Start of Given data
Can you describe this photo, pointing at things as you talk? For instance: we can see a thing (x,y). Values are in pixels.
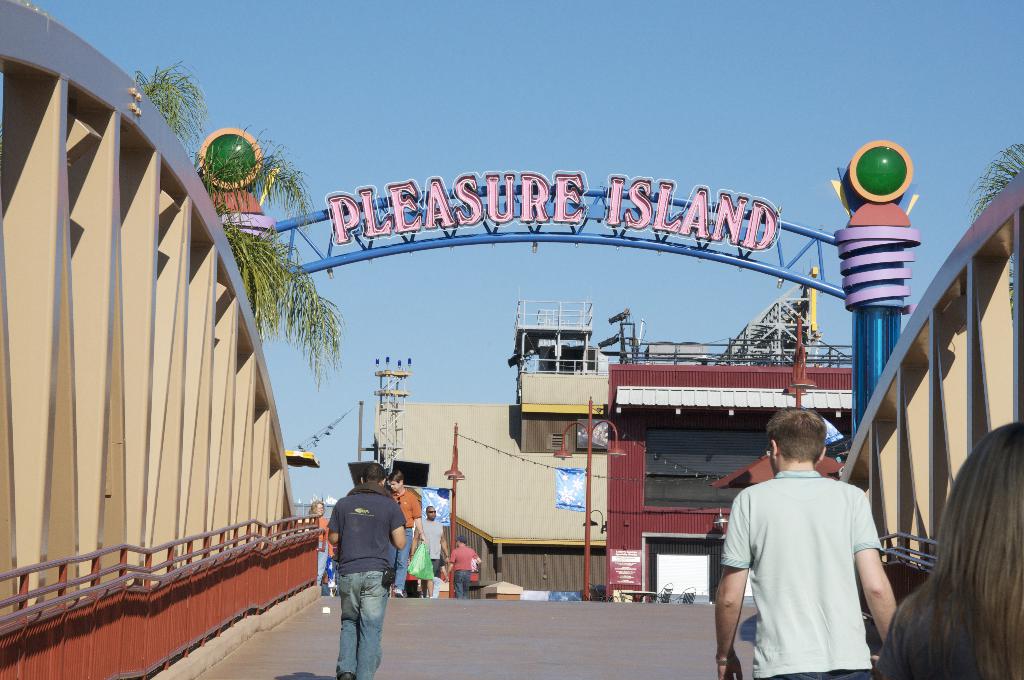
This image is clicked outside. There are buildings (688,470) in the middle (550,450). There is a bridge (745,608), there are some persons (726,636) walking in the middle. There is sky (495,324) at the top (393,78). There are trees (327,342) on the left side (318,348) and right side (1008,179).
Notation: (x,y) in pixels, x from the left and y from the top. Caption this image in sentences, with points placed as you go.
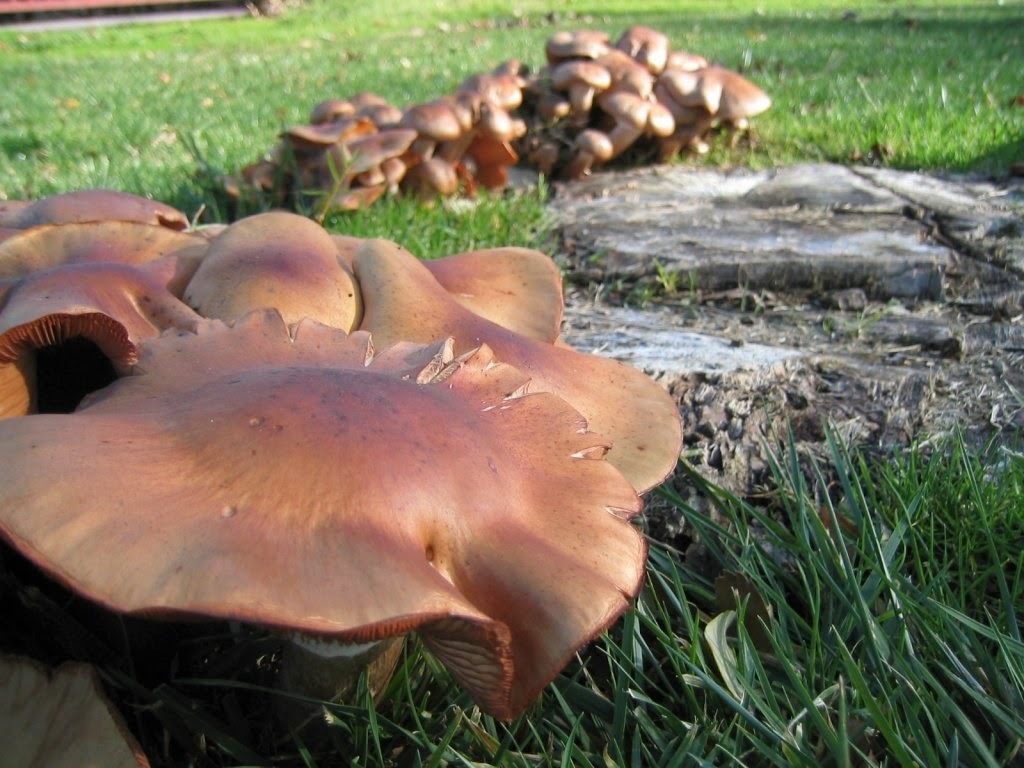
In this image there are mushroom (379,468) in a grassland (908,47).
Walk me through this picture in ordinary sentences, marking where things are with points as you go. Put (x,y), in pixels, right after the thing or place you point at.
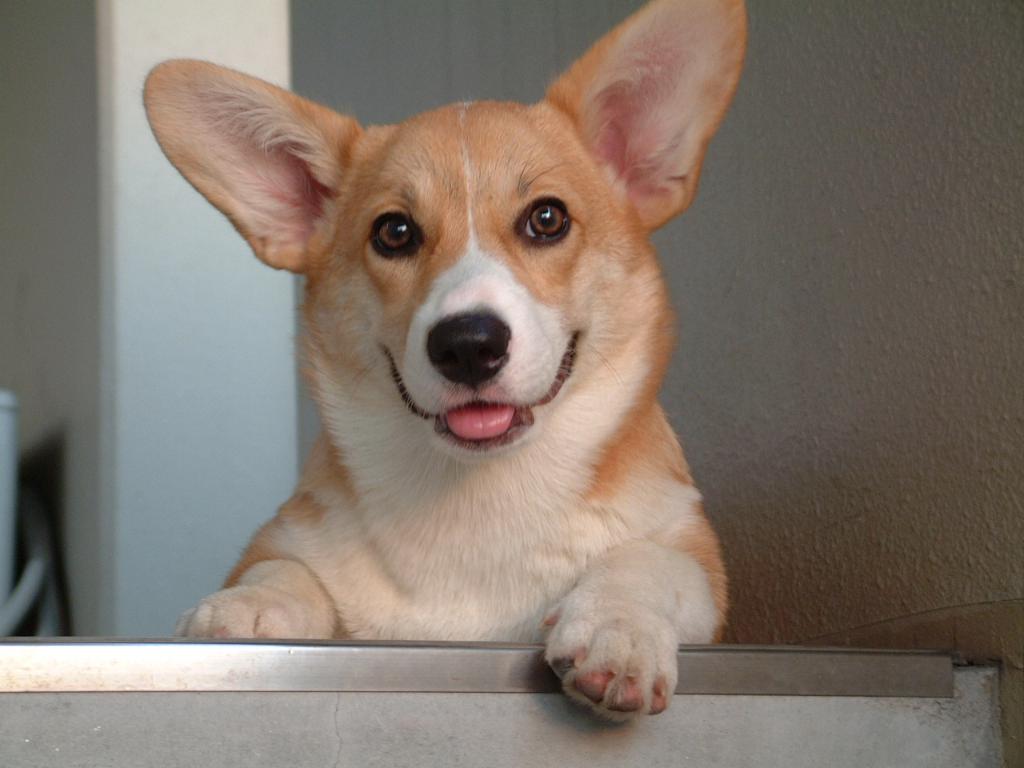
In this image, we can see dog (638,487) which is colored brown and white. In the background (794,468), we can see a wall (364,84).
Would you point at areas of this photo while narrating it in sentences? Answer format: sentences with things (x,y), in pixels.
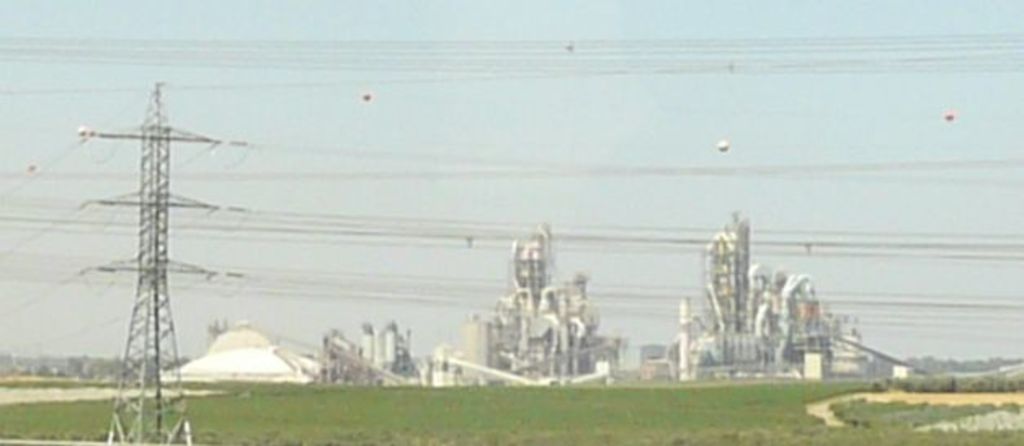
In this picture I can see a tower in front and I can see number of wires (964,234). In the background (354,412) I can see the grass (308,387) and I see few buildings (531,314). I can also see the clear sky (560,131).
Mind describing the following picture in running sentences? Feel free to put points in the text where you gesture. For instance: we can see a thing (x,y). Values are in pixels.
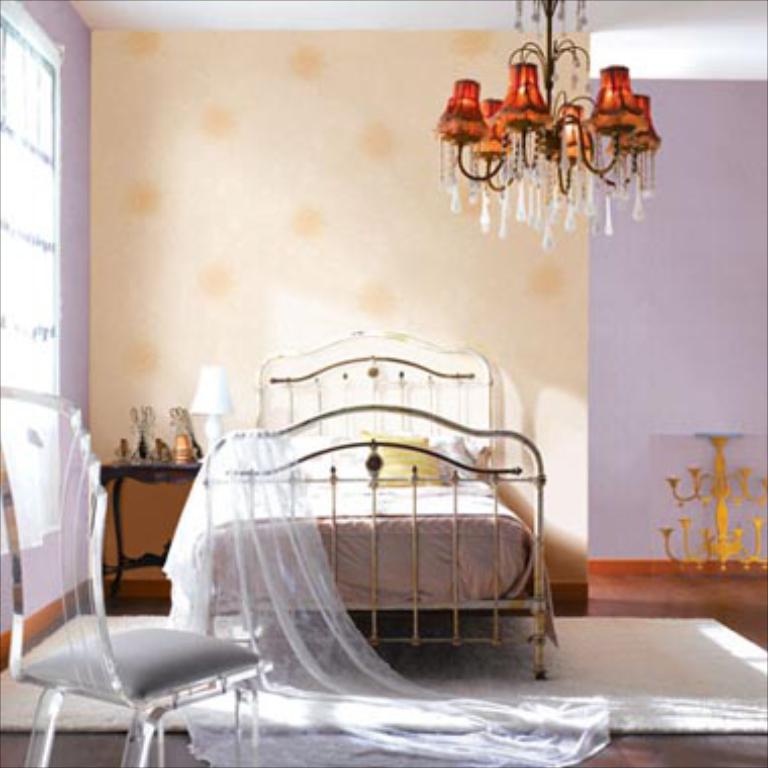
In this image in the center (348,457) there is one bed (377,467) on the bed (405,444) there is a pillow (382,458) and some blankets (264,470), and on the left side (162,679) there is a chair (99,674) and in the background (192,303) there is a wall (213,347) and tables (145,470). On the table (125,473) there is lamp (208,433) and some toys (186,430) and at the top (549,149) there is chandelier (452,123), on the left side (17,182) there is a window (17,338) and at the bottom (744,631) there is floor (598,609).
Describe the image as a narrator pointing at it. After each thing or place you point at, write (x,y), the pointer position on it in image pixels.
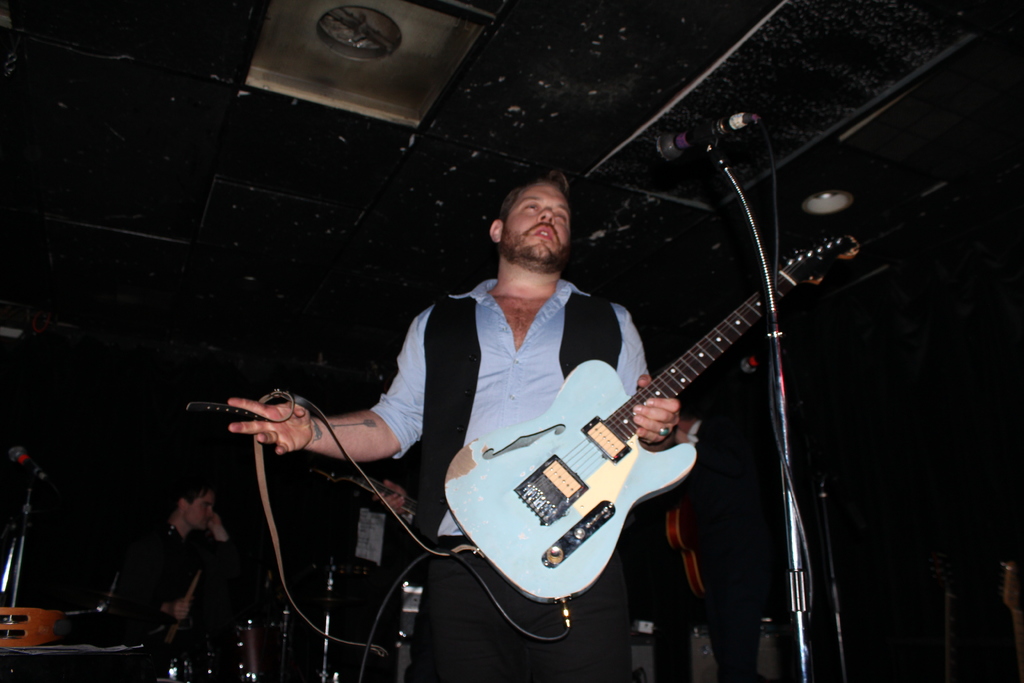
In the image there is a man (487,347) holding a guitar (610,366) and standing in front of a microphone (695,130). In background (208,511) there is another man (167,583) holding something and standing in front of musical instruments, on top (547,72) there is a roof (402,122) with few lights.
End of Given data
Directions for this task:
Every line from the one containing "Would you point" through the end of the entries above, both included, should be extracted exactly, with pictures left out.

Answer section:
Would you point at areas of this photo while narrating it in sentences? Answer format: sentences with things (x,y), in pixels.
In this picture I can see a tower in front and I can see number of wires (964,234). In the background (354,412) I can see the grass (308,387) and I see few buildings (531,314). I can also see the clear sky (560,131).
Mind describing the following picture in running sentences? Feel free to put points in the text where you gesture. For instance: we can see a thing (x,y). Values are in pixels.
In this image in the center (348,457) there is one bed (377,467) on the bed (405,444) there is a pillow (382,458) and some blankets (264,470), and on the left side (162,679) there is a chair (99,674) and in the background (192,303) there is a wall (213,347) and tables (145,470). On the table (125,473) there is lamp (208,433) and some toys (186,430) and at the top (549,149) there is chandelier (452,123), on the left side (17,182) there is a window (17,338) and at the bottom (744,631) there is floor (598,609).
Describe the image as a narrator pointing at it. After each thing or place you point at, write (x,y), the pointer position on it in image pixels.
In the image there is a man (487,347) holding a guitar (610,366) and standing in front of a microphone (695,130). In background (208,511) there is another man (167,583) holding something and standing in front of musical instruments, on top (547,72) there is a roof (402,122) with few lights.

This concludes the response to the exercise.